At present, surveillance of premalignant small bowel polyps in hereditary polyposis syndromes has a number of limitations. Capsule endoscopy (CE) is a promising new method to endoscopically assess the entire length of the small bowel.


We prospectively examined 40 patients with hereditary polyposis syndromes (29 familial adenomatous polyposis (FAP), 11 Peutz-Jeghers syndrome (PJS)). Results were compared with push-enteroscopy (PE) results in FAP and with esophagogastroduodenoscopy, PE, (MR)-enteroclysis, and surgical specimen in PJS patients.


A total of 76% of the patients with FAP with duodenal adenomas (n = 21) had additional adenomas in the proximal jejunum that could be detected by CE and PE. Moreover, 24% of these FAP patients had further polyps in the distal jejunum or ileum that could only be detected by CE. In contrast, in FAP patients without duodenal polyps (n = 8), jejunal or ileal polyps occurred rarely (12%).

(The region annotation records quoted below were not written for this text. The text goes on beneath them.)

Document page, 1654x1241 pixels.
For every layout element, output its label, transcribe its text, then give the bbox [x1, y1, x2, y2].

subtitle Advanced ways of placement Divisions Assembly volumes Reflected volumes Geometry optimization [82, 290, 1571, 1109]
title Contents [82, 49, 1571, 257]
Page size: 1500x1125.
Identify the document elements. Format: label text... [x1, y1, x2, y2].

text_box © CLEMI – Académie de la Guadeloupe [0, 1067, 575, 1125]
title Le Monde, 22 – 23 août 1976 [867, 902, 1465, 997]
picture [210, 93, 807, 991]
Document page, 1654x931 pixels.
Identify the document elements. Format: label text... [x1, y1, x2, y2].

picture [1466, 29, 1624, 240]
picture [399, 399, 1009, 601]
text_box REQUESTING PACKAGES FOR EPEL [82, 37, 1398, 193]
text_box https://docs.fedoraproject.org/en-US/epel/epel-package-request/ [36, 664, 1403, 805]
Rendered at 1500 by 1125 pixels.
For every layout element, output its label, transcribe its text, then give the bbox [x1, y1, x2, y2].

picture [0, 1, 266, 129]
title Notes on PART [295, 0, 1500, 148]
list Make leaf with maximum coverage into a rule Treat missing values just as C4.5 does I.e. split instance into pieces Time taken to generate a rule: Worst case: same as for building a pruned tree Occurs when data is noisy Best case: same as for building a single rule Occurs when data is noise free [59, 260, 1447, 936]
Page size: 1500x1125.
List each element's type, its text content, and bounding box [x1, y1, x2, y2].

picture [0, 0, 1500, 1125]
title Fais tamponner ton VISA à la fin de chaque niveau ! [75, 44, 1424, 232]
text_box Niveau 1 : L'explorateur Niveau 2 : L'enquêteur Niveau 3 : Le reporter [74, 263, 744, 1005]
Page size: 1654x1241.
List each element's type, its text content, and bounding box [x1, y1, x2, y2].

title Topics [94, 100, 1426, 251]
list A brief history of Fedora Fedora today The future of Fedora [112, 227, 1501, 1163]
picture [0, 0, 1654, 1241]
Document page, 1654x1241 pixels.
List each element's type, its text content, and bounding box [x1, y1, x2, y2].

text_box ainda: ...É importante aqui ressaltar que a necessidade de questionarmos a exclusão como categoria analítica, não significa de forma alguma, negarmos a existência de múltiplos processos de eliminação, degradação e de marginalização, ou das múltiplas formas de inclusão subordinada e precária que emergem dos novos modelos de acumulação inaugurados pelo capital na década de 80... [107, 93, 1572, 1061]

CE detected polyps in 10 of 11 patients with PJS, a rate superior to all other reference procedures employed. Importantly, the findings of CE had immediate impact on further clinical management in all PJS patients.


Our results suggest that CE may be of clinical value in selected patients with FAP, whereas in PJS, CE could be used as first line surveillance procedure.